> _WHAT IS EXPECTED_
When a line below holds the string "knee", show that line.

Collected data
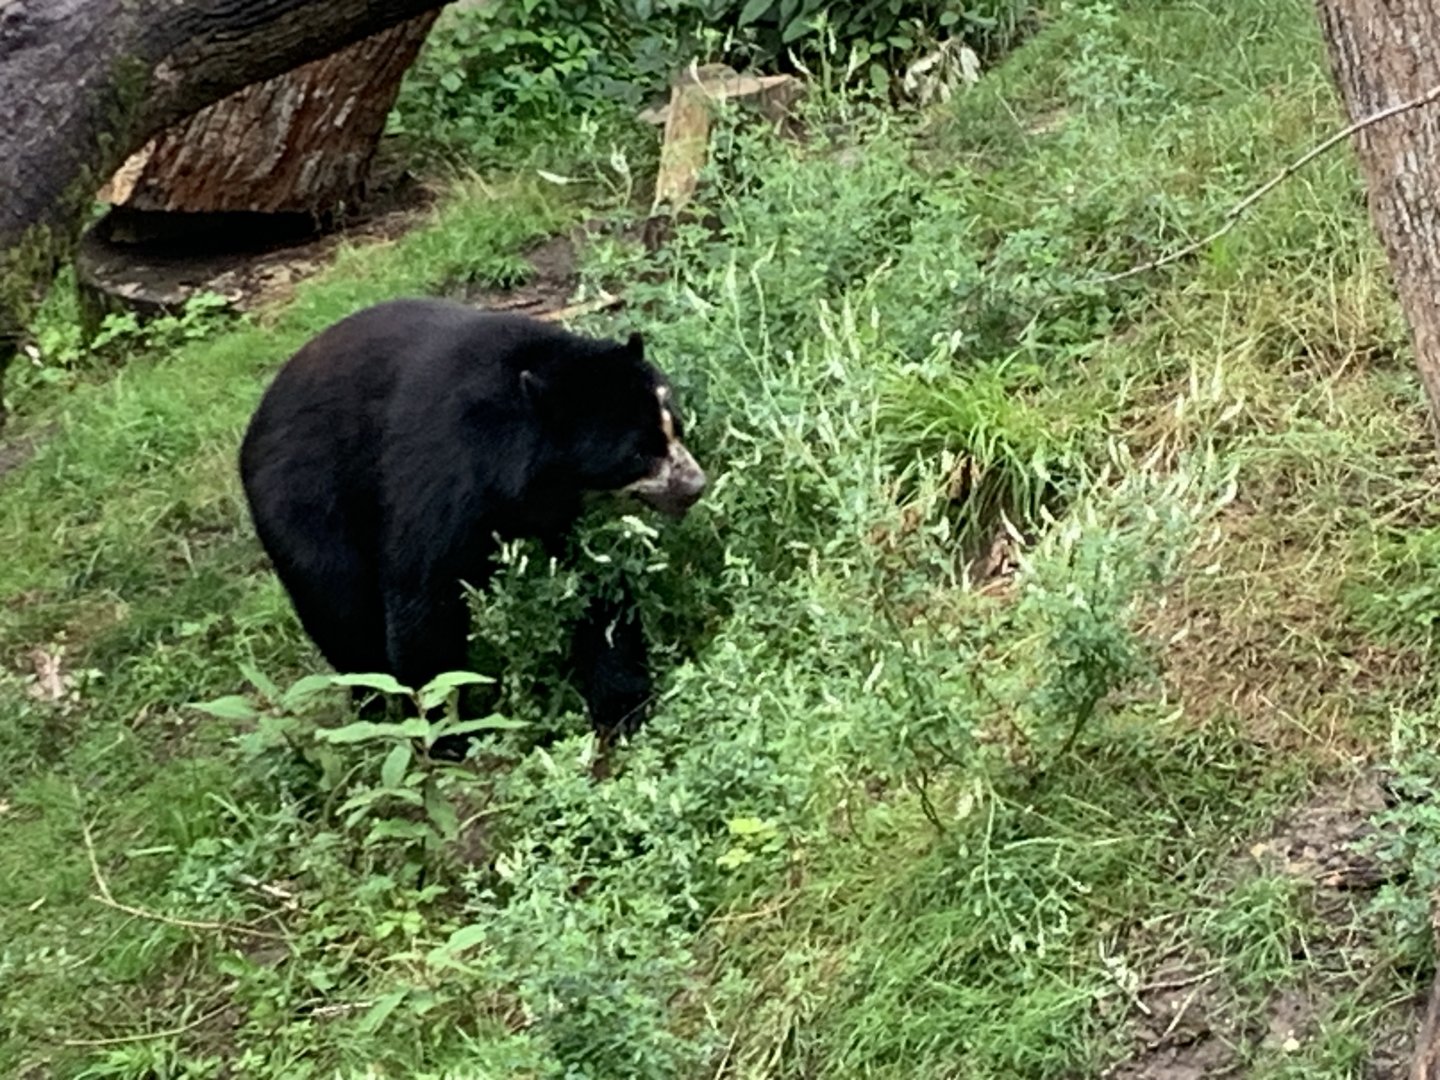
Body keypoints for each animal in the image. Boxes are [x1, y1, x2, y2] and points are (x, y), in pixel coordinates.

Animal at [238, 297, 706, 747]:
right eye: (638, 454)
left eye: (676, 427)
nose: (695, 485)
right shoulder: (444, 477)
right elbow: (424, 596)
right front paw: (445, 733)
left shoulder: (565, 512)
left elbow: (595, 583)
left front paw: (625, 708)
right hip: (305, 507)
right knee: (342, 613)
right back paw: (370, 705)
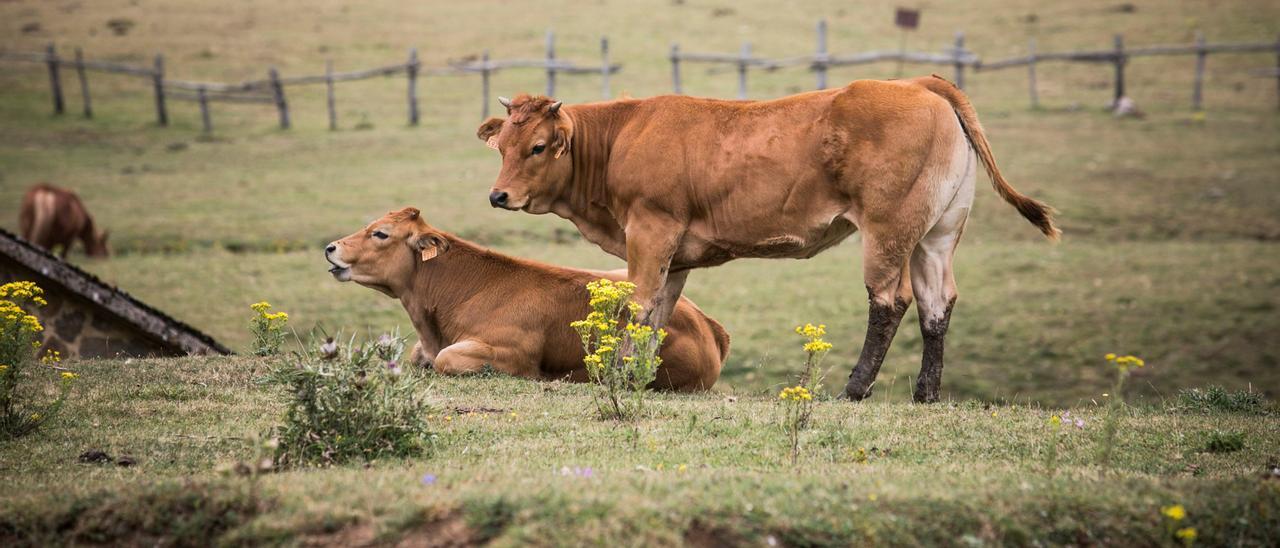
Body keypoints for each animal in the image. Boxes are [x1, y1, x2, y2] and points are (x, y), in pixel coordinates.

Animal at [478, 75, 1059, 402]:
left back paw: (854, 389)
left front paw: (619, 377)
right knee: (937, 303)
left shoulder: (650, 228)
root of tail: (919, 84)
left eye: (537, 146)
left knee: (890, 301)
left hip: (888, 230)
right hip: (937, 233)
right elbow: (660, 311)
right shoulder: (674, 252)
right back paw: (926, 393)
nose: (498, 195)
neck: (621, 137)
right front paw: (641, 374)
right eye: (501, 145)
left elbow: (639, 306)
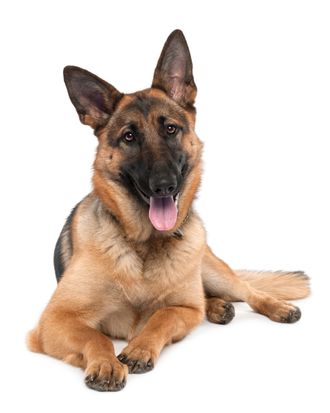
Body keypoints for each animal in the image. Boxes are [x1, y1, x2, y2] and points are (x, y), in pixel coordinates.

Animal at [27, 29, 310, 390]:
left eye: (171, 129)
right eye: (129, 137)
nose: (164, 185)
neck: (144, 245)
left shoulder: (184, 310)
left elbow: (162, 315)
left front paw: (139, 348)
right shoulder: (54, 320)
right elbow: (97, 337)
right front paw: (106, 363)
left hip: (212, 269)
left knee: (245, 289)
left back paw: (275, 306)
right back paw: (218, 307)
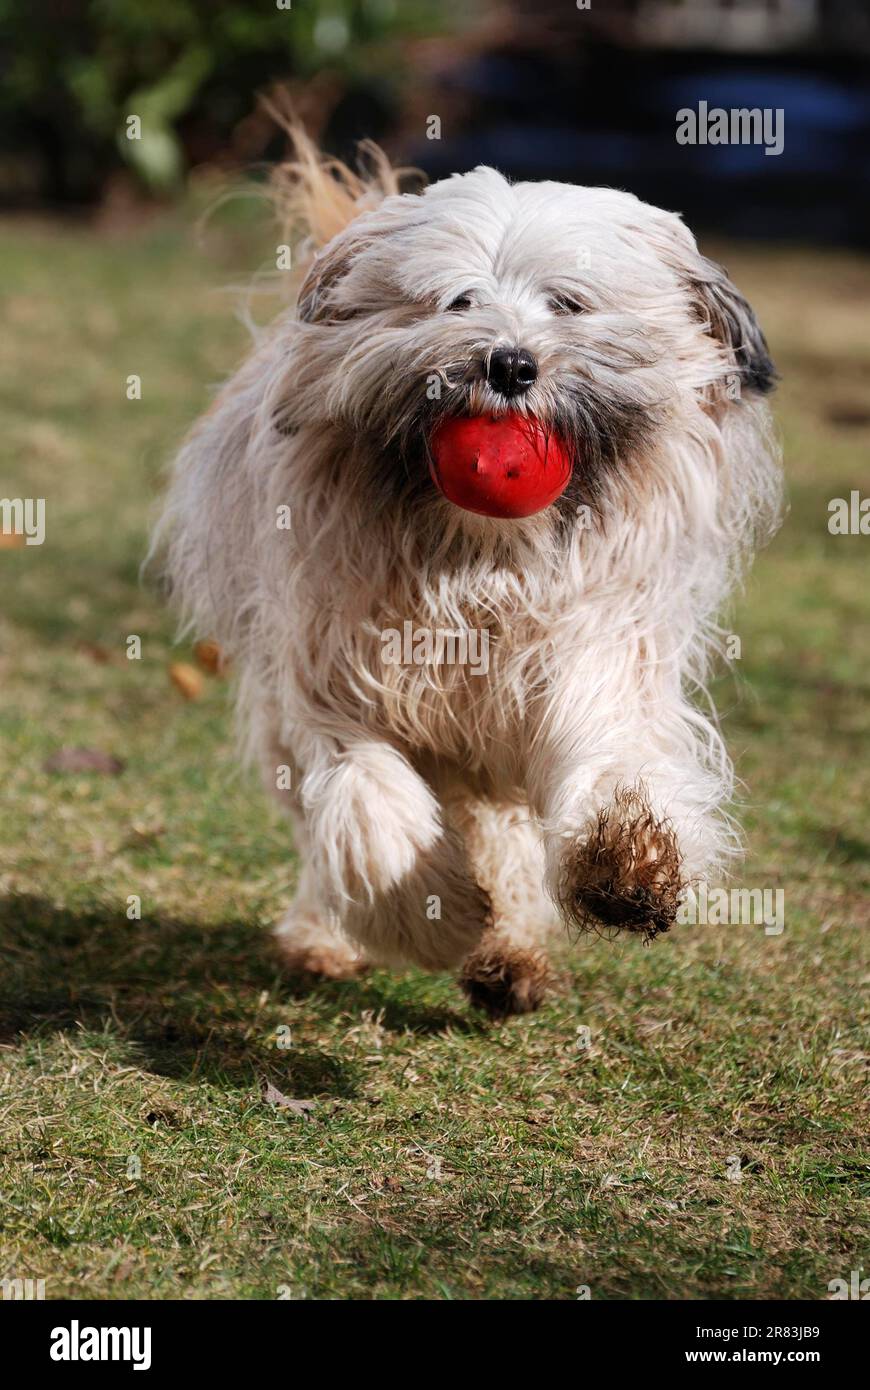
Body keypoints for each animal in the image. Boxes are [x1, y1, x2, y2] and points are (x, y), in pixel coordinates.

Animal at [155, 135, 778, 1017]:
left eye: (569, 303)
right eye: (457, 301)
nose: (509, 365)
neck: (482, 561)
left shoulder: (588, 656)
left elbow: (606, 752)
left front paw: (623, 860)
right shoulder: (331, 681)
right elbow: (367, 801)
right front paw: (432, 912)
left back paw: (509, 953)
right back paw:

> _TASK RESPONSE_
right knee: (342, 613)
right knee: (937, 303)
left knee: (890, 301)
left knee: (245, 289)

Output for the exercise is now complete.